▶ Provided material:
^^^^

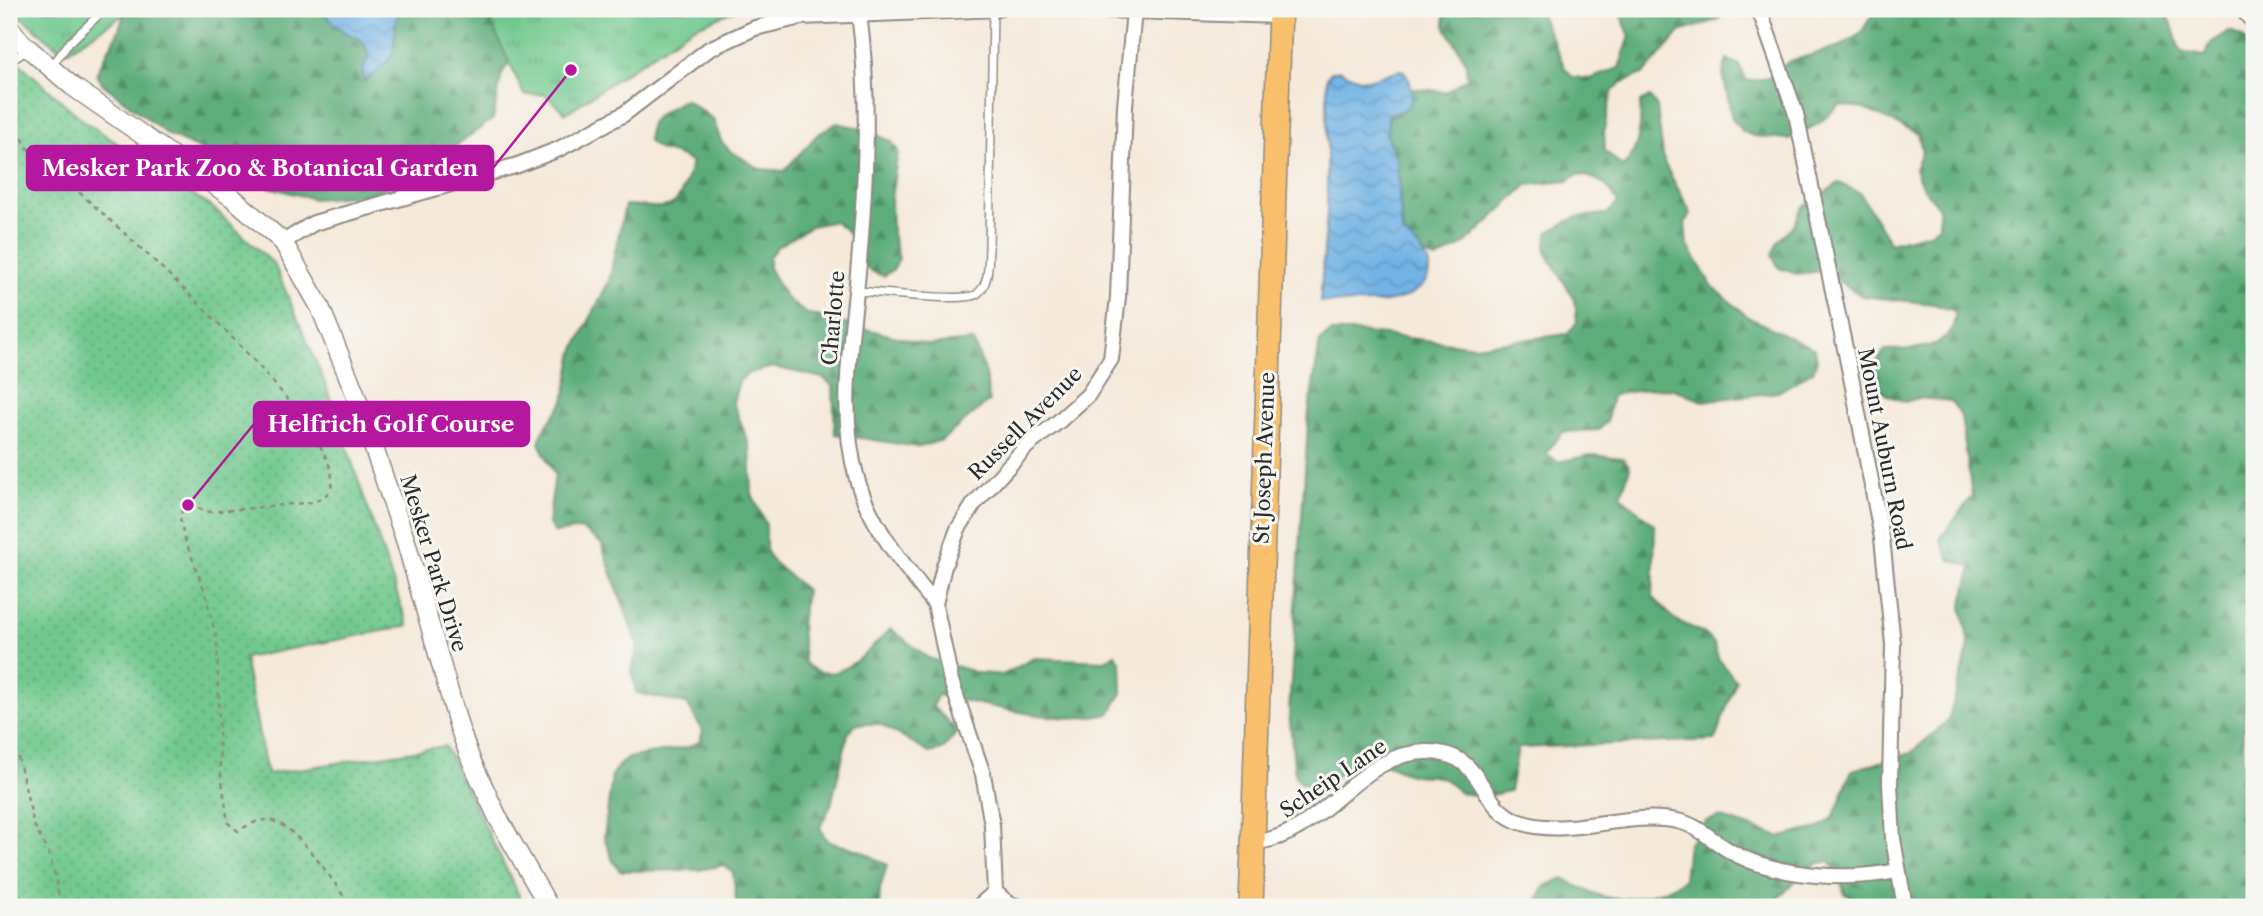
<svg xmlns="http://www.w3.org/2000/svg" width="2263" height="916" viewBox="0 0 2263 916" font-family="'Libre Caslon Text',serif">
	<defs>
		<pattern id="grass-dots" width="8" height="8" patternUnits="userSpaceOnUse" patternTransform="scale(1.75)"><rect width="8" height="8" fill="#72c98f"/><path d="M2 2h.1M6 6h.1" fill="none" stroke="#5ea375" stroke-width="1.8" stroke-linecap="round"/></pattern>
		<pattern id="forest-firs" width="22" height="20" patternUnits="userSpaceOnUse" patternTransform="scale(1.75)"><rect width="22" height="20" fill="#5dad7a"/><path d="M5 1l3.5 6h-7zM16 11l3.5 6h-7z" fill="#4d8d64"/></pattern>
		<pattern id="park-tufts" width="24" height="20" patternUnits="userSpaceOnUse" patternTransform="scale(1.75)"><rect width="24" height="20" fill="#72c98f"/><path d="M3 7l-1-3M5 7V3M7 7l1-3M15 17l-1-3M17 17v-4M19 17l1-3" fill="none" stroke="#5ea375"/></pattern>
		<pattern id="water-waves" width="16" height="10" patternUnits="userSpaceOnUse" patternTransform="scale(1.75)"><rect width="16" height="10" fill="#71b3e5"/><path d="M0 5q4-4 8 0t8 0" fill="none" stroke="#5d92ba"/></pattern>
	</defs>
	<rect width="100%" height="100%" fill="#f6f6f2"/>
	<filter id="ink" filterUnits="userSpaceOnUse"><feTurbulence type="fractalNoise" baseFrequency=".0143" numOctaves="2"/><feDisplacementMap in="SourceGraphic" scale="14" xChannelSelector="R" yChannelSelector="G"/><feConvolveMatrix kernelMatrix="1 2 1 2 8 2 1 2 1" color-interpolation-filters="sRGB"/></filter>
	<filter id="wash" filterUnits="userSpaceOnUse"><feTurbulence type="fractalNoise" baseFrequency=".00686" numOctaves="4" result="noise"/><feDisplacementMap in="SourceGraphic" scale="28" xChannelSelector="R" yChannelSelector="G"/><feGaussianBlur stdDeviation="1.57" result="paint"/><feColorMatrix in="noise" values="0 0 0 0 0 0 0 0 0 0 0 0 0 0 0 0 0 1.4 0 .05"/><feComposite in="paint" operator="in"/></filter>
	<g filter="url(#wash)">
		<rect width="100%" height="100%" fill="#f5e9da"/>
		<path fill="url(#grass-dots)" stroke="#4e7a5d" stroke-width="2" d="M9 54 83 120 213 208 274 264 325 383 408 626 244 658 267 774 445 746 525 907H9Z"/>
		<path fill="url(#forest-firs)" stroke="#446c52" stroke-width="2" d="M126 9H318L344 32 362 40 369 54 363 70 364 81 395 27 398 9H531L532 34 502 73 493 119 411 178 365 195 314 199 269 187 225 161 168 135 103 84 96 74 118 32Z
			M1444 9H1538L1565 68 1573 77 1590 79 1619 68 1630 36 1618 9H1729L1717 20 1680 32 1645 73 1621 83 1612 92 1604 129 1605 151 1623 167C1639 151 1642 124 1640 102L1650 97 1657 107 1664 163 1691 213 1685 223 1687 244 1711 285 1748 317 1815 349 1817 360 1813 371 1778 392 1703 401 1674 389 1653 388 1612 395 1607 421 1599 430 1563 432 1546 453 1558 462 1590 455 1623 458 1630 467 1621 496 1655 526 1653 597 1674 619 1705 634 1714 643 1718 658 1736 681 1715 740 1518 748 1510 791 1483 797 1458 792C1441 767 1426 781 1404 772 1386 765 1377 758 1357 756L1354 768 1319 784 1303 785 1295 775 1289 711 1309 410 1320 341 1331 332H1358L1475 346 1568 334 1577 322 1575 300 1545 251 1548 232 1576 217 1607 214 1618 203C1607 183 1601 179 1578 174L1568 181 1527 185 1465 244 1436 260 1425 255 1402 232 1397 161 1386 135 1389 114C1409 108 1409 109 1411 88L1446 92 1467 78 1466 62 1445 26Z
			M1876 9H2163C2174 21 2174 37 2181 52L2205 56 2212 42 2231 31 2242 36 2254 48V620C2253 668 2240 716 2243 764 2244 782 2253 799 2254 816 2257 847 2251 877 2248 907H1870L1844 893 1840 879 1830 862 1818 863 1808 869 1769 907H1534L1545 886 1564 878C1575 887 1606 900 1621 899 1640 899 1670 891 1684 879L1688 844 1706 821 1719 817 1781 837 1819 828 1833 818 1852 770 1911 753 1948 721 1969 647 1962 606 1972 567 1950 560 1940 539 1972 496 1961 416 1951 401 1918 398 1905 402 1887 395 1874 383 1878 360 1885 350C1914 349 1957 351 1955 311L1934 304 1862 296 1823 271 1796 274 1779 268 1772 255 1779 240 1794 225 1802 208 1839 183 1860 193 1890 243 1929 233 1939 226V208L1922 186 1915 169 1922 152 1918 134 1863 108 1839 105 1820 123 1788 139 1753 136 1742 131 1732 119 1723 73 1727 59 1739 65 1747 81 1769 78 1788 62 1840 46 1860 34Z
			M685 99 713 119 721 141 729 150 760 169 784 171 817 135 837 123 860 128 891 141 898 151 891 198 892 234 899 258 894 269 884 276C856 269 865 256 852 237 848 231 840 226 835 221L811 226 777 247 769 257V268L786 298 805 313 928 345 973 341 986 374 989 401 942 440 918 447 835 434 833 386 823 378 773 367 749 373 739 381 733 402 750 447 752 494 766 525V549L771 560 806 590 801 625 804 662C834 693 868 650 891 629L928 658 978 673 1003 675 1034 658 1105 661 1115 654 1121 663 1122 693 1109 714C1059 726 988 705 937 695L933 707 958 731 942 750 929 753 880 724H855L848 734 831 805 820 827C827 848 838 843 856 849 867 853 877 860 887 865L880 889 879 907H737L733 873 724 865 699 870 620 871 613 861 604 837 612 776 618 766 628 758 689 747 699 742 703 731 687 704 636 693 632 670 638 647 601 543 581 529 555 533 548 523 555 475 539 443 543 431 564 401 574 351 609 281 625 205C677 209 676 213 692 163 675 149 664 157 648 141 647 115 665 111 685 99Z"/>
		<path fill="url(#park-tufts)" stroke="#4e7a5d" stroke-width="2" d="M12 9H132L64 53Z
			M485 9H738L692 28 566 113 544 94 524 95Z"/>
		<path fill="url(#water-waves)" stroke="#4e6f88" stroke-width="2" d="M318 9H398L392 56 380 69 364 82 363 70 369 54 362 40 344 32Z
			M1339 70C1346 73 1354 78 1361 79 1374 82 1389 71 1402 70 1411 76 1416 100 1406 108 1402 112 1394 113 1389 114L1386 135 1397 161 1402 232C1409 239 1421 247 1425 256 1430 264 1431 274 1425 282 1404 311 1352 302 1320 302L1327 212V78L1330 73Z"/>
	</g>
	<g filter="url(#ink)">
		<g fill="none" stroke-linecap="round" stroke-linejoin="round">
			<g stroke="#908a82" stroke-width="10">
				<path id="service" d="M9 62 29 49
					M51 67 69 43 105 9
					M857 291C876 292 965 303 977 294 990 284 988 263 989 248L993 9"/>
			</g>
			<g stroke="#908a82" stroke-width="18">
				<path id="minor" d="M1076 9 1279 16
					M1759 9 1796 114 1852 382 1882 538 1893 644 1890 784 1893 839 1905 907
					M2242 9 2254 23
					M859 13C870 96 866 179 859 262 853 333 837 408 857 479 870 525 905 567 935 604
					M283 242 314 223 518 165 559 149 624 114 709 49 755 28 801 17 998 9
					M1253 842C1322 839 1359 750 1428 752 1485 753 1477 803 1515 820 1562 841 1624 810 1677 821 1700 825 1716 845 1737 855 1782 877 1849 881 1897 871
					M995 892 992 825 983 774 951 681 935 604 944 566 958 529 974 504 1027 446 1058 422 1088 395 1111 359 1118 297 1125 106 1134 11
					M995 892 1008 903 1019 907
					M978 907 995 892"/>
			</g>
			<g stroke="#908a82" stroke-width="21">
				<path id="tertiary" d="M9 27 21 42 72 86 233 198 283 242 320 307 355 393 406 542 459 727 471 760 498 818 549 907"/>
			</g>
			<g stroke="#908a82" stroke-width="26">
				<path id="primary" d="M1251 907 1280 9"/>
			</g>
			<path stroke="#908a82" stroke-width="2.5" stroke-dasharray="5 5" stroke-linecap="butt" d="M9 123C20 129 23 143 31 152 39 159 50 163 58 170 66 177 72 186 80 193 129 237 339 423 332 484 331 494 322 498 314 502L210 512 195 507 183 509 180 517 184 537 204 589 217 640 220 767 228 823 238 831C246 826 259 819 269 820 297 824 335 884 351 907
				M9 631V634
				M9 718 34 825 48 852 55 875 61 907"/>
			<use href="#service" stroke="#fff" stroke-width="7"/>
			<use href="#minor" stroke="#fff" stroke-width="14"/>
			<use href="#tertiary" stroke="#fff" stroke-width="18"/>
			<use href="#primary" stroke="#f8bf6c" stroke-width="23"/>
		</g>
	</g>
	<g text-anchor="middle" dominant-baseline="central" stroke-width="6" stroke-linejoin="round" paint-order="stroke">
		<g font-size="21" fill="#2b2b2b" stroke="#f6f6f2">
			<text transform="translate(833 318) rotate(-85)">Charlotte</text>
			<text transform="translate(1025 423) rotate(-45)">Russell Avenue</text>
			<text transform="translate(1885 449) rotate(79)">Mount Auburn Road</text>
			<text transform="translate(1264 458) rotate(-88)">St Joseph Avenue</text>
			<text transform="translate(434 563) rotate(73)">Mesker Park Drive</text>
			<text transform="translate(1333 778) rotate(-34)">Scheip Lane</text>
		</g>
	</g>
	<path fill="none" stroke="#b5179e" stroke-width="2.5" d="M571 70L493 168M188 505L254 424"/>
	<g fill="#b5179e" stroke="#f6f6f2" stroke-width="2.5">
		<circle cx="571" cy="70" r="7"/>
		<circle cx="188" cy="505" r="7"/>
	</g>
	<g fill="#b5179e" stroke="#b5179e" stroke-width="2.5">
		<rect x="27" y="146" width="466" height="44" rx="7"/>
		<rect x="254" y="402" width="275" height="44" rx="7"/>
	</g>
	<g font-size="23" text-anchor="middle" font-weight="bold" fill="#fff">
		<text x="260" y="176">Mesker Park Zoo &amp; Botanical Garden</text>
		<text x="391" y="432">Helfrich Golf Course</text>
	</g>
	<rect width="2263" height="916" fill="none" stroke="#f6f6f2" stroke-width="35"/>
</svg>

^^^^

▶ What is required: Count the lines in the material above where the word "linejoin" occurs, and reply with nothing but the number.

▶ Written solution: 2